If determinism is true, then everything is determined, including what you think about things like justice and punishment.

Yes.

But *knowing * or *thinking *things are determined can effect the way you think about social issues…

There might be great reasons for believing in determinism (or anything). But if natural-law determinism is true, there is no way for a person to believe in it, whatever advantages believing it might have, if natural laws don’t lead to that result.

A person’s knowing or thinking something is just some particular physical state of his brain. If the universe’s domino chain since the beginning of time doesn’t lead to that person’s having that particular brain-state, then he won’t know or think or believe it, regardless of whatever good it might do him.

Say what? One point I’m making is that the Justice System implicitly presupposes determinism.

Well yes, but on the whole people do try to do what serves their self interest thanks to their evolutionarily selected, deterministic decision making process. As opposed to them just doing things that have no relation to their past or to external stimuli thanks to some poorly defined “free will”.
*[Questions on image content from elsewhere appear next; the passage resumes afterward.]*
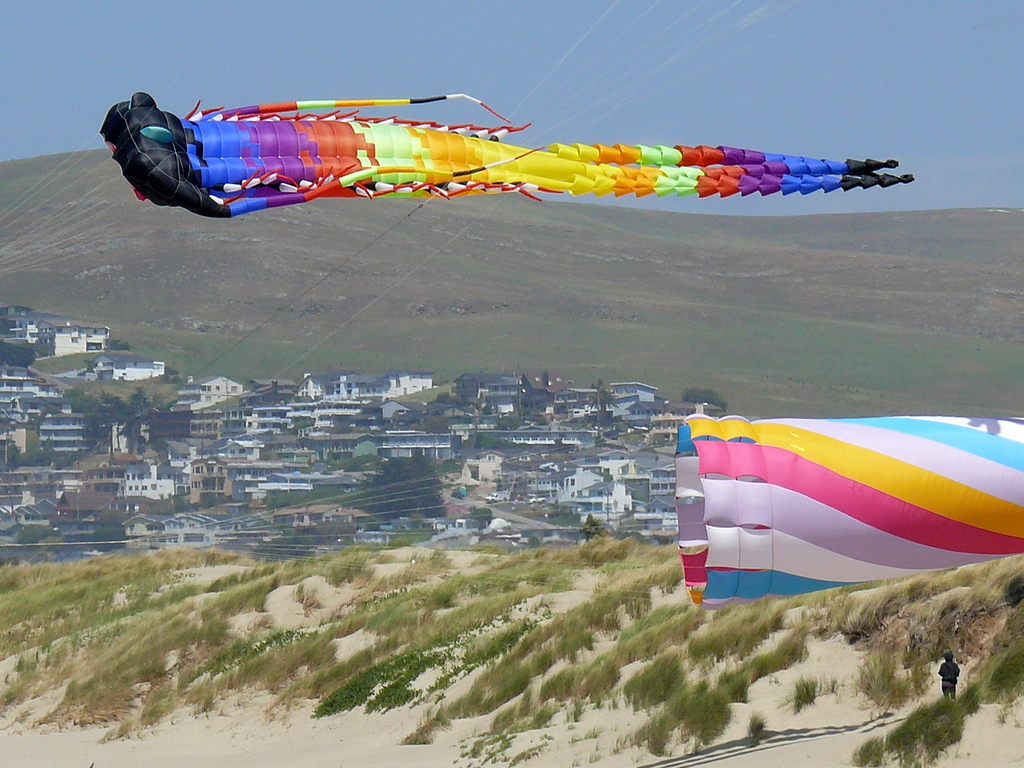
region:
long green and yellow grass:
[505, 681, 578, 716]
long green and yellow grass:
[584, 638, 693, 702]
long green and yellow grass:
[31, 540, 124, 629]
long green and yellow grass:
[280, 634, 398, 707]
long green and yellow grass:
[492, 558, 591, 601]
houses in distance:
[160, 379, 530, 526]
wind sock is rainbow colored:
[99, 80, 937, 227]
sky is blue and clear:
[1, 102, 1019, 219]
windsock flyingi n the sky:
[2, 7, 1021, 217]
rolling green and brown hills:
[4, 146, 1022, 425]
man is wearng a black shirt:
[933, 649, 966, 704]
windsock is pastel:
[671, 405, 1022, 614]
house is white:
[81, 351, 180, 387]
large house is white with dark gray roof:
[298, 360, 439, 405]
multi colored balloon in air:
[633, 316, 1022, 677]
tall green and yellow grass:
[39, 604, 128, 653]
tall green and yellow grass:
[478, 666, 545, 720]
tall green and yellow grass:
[626, 707, 700, 753]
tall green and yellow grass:
[513, 590, 583, 639]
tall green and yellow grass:
[70, 566, 144, 618]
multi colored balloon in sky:
[70, 72, 979, 308]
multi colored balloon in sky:
[649, 394, 1017, 604]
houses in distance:
[134, 414, 420, 507]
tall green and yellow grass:
[643, 701, 771, 727]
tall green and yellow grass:
[880, 657, 994, 762]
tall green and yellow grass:
[61, 634, 189, 707]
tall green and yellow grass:
[251, 549, 373, 666]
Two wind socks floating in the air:
[98, 85, 1021, 608]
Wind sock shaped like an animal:
[91, 85, 921, 229]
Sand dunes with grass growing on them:
[3, 534, 1022, 763]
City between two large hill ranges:
[3, 143, 1016, 758]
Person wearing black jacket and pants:
[934, 647, 963, 706]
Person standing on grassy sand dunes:
[8, 533, 1018, 762]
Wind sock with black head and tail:
[98, 82, 933, 231]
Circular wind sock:
[663, 397, 1021, 622]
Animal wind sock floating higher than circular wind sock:
[97, 86, 1021, 611]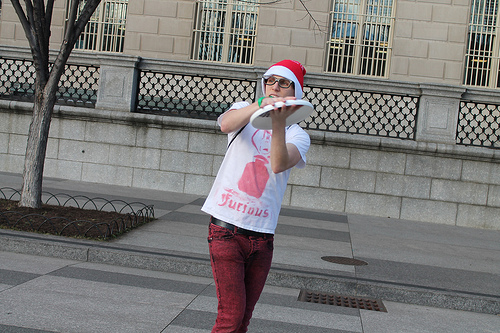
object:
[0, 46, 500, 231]
wall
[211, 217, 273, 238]
belt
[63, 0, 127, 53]
windows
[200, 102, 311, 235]
shirt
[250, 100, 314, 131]
frisbee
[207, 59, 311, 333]
boy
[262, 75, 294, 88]
eyeglasses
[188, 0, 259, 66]
window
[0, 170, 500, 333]
road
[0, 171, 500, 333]
curb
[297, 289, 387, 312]
rail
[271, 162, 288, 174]
elbow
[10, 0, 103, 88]
branches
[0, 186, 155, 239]
fence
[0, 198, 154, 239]
dirt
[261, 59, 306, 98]
head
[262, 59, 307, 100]
red cap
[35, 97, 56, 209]
edge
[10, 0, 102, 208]
tree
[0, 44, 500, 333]
blocks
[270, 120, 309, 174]
arm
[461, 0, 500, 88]
window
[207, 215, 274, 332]
pants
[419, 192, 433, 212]
part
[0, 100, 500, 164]
edge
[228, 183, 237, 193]
part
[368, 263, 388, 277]
part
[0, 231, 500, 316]
edge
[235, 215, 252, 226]
part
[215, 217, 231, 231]
part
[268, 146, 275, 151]
part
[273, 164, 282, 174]
part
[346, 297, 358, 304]
part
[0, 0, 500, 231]
building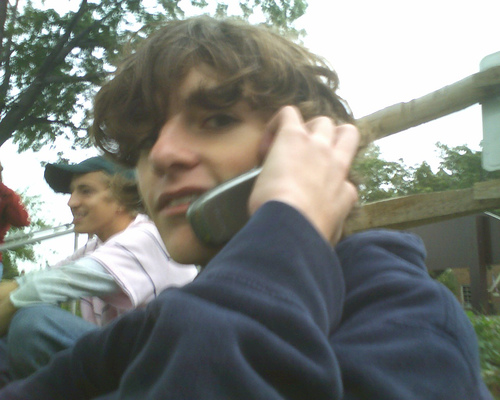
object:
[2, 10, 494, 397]
boy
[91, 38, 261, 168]
bangs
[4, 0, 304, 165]
tree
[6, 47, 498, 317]
fence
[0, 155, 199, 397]
boy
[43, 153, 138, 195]
cap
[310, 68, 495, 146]
wood fence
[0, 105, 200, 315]
arm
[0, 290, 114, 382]
jeans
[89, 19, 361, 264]
head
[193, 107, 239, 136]
eyes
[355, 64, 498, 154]
post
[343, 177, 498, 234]
post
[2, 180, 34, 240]
arm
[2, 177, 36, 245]
red sleeve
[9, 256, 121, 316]
sleeve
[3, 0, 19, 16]
green leaves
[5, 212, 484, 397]
sweatshirt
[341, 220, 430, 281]
hood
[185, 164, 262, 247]
mobile phone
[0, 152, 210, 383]
shirt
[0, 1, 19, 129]
branches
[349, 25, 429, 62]
light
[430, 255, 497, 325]
house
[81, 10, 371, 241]
hair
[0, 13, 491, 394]
jumper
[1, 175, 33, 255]
clothing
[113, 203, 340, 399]
sleeve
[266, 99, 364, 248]
hand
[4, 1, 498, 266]
sky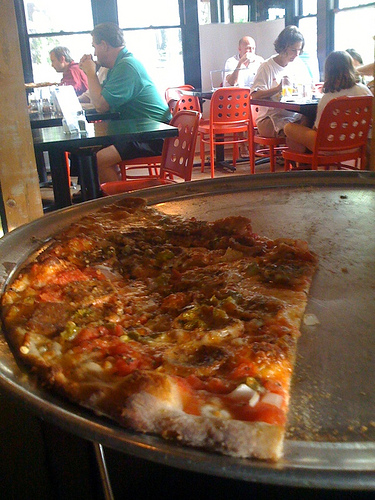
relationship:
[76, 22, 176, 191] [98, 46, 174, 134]
man wearing green shirt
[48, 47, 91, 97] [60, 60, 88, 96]
man wearing red shirt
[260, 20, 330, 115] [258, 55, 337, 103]
girl in shirt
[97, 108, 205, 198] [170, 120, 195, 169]
chair with pattern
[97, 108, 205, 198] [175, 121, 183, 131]
chair with hole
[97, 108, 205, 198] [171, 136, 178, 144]
chair with hole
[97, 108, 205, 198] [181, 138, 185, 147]
chair with hole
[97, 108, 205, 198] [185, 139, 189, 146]
chair with hole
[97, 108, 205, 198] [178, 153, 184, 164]
chair with hole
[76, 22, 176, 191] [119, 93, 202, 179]
man sitting on chair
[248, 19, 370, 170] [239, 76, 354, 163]
people sitting at table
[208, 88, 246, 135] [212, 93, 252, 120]
chair with circles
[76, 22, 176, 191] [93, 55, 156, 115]
man in shirt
We may be using the two different forms of determinism. “Evolutionarily selected” and “deterministic decision making process” seems to suggest the second kind, the one which sees the facts about our biology, our culture, upbringing, and our other circumstances as imposing boundaries/exerting influence on what we are capable of intending.

The one I have in mind is the one that holds that everything in the universe is governed by natural laws, including our brains, which is the biological substrate of the mind, consciousness, personality, and volition. These things too, therefore, are determined by the operation of physical laws.

But you are right that we feel like we make decisions. So the determinist has to explain why it must be (on his account) that for every belief or intention the laws of physics ordain, they simultaneously also give rise to that person’s sensation of agency.

Because that’s how our brains are wired (why our brains are wired to produce that sensation is a more open question). There’s plenty of things that we “sense” that in fact are just artifacts of how our brains work. The “sensation of agency” is a problem for neuroscience to figure out, not an obstacle for determinism.